((
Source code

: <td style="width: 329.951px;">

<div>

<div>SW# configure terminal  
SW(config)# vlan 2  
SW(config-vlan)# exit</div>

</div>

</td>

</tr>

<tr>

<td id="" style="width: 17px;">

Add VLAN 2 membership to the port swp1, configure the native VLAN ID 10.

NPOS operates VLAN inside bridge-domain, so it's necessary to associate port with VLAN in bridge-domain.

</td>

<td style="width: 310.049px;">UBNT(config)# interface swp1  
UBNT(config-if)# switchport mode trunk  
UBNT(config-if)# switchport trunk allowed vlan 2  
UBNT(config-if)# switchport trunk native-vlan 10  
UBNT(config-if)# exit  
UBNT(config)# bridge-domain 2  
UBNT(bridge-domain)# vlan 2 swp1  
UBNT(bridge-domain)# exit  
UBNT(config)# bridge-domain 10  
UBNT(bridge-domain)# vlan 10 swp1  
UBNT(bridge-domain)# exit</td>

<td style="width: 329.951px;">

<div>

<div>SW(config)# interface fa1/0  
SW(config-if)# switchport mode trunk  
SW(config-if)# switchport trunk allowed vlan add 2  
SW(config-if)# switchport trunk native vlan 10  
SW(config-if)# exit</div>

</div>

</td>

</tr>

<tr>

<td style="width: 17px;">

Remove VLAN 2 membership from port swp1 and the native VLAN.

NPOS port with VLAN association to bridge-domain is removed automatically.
))
> [TASK GOAL]
Copy down every line of the material above that includes the string "style".

> [EXERCISE ANSWER]
: <td style="width: 329.951px;">
<td id="" style="width: 17px;">
<td style="width: 310.049px;">UBNT(config)# interface swp1  
<td style="width: 329.951px;">
<td style="width: 17px;">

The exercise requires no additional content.